» Job: Copy the records below without changes, starting at their first line and ending at the line that contains "Dot at: (209, 177)", with both of those lines included.

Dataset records
☆ ☆ ☆ ☆

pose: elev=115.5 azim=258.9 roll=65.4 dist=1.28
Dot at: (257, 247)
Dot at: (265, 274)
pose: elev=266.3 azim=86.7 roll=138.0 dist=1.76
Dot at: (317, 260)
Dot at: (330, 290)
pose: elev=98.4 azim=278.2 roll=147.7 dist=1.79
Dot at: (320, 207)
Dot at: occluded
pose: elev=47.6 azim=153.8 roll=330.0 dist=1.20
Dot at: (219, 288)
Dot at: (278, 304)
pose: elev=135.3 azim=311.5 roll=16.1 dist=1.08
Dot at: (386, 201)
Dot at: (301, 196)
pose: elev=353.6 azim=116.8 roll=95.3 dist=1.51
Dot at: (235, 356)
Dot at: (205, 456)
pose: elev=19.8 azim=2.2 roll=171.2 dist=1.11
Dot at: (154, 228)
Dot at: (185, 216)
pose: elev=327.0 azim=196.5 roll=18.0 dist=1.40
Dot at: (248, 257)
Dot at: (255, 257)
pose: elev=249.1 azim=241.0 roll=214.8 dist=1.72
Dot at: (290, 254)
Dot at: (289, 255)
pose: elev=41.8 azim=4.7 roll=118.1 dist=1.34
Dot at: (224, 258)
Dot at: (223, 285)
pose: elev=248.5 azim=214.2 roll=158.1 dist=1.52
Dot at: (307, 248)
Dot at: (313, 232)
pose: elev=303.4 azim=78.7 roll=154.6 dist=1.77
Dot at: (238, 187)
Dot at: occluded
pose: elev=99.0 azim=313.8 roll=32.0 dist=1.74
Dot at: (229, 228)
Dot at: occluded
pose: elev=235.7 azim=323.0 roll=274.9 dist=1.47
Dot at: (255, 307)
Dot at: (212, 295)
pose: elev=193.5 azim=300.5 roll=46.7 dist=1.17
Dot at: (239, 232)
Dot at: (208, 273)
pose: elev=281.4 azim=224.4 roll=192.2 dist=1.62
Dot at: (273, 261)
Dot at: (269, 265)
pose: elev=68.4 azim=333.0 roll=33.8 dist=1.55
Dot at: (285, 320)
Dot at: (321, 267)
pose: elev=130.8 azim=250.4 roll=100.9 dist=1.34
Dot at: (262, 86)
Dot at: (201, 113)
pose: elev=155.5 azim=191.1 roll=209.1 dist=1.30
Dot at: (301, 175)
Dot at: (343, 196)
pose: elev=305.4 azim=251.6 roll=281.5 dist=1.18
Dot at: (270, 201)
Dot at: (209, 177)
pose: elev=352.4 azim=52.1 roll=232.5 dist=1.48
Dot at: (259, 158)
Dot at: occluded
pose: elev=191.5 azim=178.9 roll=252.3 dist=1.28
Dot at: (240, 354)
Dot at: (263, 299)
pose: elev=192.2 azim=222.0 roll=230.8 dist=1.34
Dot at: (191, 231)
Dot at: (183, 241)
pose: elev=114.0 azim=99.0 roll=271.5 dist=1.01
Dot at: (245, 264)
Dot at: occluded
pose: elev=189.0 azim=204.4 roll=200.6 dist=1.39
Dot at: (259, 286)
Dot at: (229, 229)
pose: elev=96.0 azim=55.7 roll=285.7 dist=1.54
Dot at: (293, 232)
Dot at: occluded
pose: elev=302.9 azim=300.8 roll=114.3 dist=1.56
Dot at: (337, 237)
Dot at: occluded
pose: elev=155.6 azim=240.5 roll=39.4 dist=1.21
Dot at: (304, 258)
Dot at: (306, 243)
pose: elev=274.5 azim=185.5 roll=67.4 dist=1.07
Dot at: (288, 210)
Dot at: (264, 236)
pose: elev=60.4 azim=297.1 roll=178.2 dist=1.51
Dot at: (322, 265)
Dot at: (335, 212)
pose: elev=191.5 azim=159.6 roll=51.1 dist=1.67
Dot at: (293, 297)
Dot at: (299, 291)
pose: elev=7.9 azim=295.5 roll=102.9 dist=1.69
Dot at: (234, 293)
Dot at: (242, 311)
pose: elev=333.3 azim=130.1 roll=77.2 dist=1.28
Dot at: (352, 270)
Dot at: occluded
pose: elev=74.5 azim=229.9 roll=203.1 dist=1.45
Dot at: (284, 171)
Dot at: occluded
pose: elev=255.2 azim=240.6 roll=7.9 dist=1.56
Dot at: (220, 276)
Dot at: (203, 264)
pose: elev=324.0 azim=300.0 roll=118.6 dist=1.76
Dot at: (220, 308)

☆ ☆ ☆ ☆

» Response:
pose: elev=115.5 azim=258.9 roll=65.4 dist=1.28
Dot at: (257, 247)
Dot at: (265, 274)
pose: elev=266.3 azim=86.7 roll=138.0 dist=1.76
Dot at: (317, 260)
Dot at: (330, 290)
pose: elev=98.4 azim=278.2 roll=147.7 dist=1.79
Dot at: (320, 207)
Dot at: occluded
pose: elev=47.6 azim=153.8 roll=330.0 dist=1.20
Dot at: (219, 288)
Dot at: (278, 304)
pose: elev=135.3 azim=311.5 roll=16.1 dist=1.08
Dot at: (386, 201)
Dot at: (301, 196)
pose: elev=353.6 azim=116.8 roll=95.3 dist=1.51
Dot at: (235, 356)
Dot at: (205, 456)
pose: elev=19.8 azim=2.2 roll=171.2 dist=1.11
Dot at: (154, 228)
Dot at: (185, 216)
pose: elev=327.0 azim=196.5 roll=18.0 dist=1.40
Dot at: (248, 257)
Dot at: (255, 257)
pose: elev=249.1 azim=241.0 roll=214.8 dist=1.72
Dot at: (290, 254)
Dot at: (289, 255)
pose: elev=41.8 azim=4.7 roll=118.1 dist=1.34
Dot at: (224, 258)
Dot at: (223, 285)
pose: elev=248.5 azim=214.2 roll=158.1 dist=1.52
Dot at: (307, 248)
Dot at: (313, 232)
pose: elev=303.4 azim=78.7 roll=154.6 dist=1.77
Dot at: (238, 187)
Dot at: occluded
pose: elev=99.0 azim=313.8 roll=32.0 dist=1.74
Dot at: (229, 228)
Dot at: occluded
pose: elev=235.7 azim=323.0 roll=274.9 dist=1.47
Dot at: (255, 307)
Dot at: (212, 295)
pose: elev=193.5 azim=300.5 roll=46.7 dist=1.17
Dot at: (239, 232)
Dot at: (208, 273)
pose: elev=281.4 azim=224.4 roll=192.2 dist=1.62
Dot at: (273, 261)
Dot at: (269, 265)
pose: elev=68.4 azim=333.0 roll=33.8 dist=1.55
Dot at: (285, 320)
Dot at: (321, 267)
pose: elev=130.8 azim=250.4 roll=100.9 dist=1.34
Dot at: (262, 86)
Dot at: (201, 113)
pose: elev=155.5 azim=191.1 roll=209.1 dist=1.30
Dot at: (301, 175)
Dot at: (343, 196)
pose: elev=305.4 azim=251.6 roll=281.5 dist=1.18
Dot at: (270, 201)
Dot at: (209, 177)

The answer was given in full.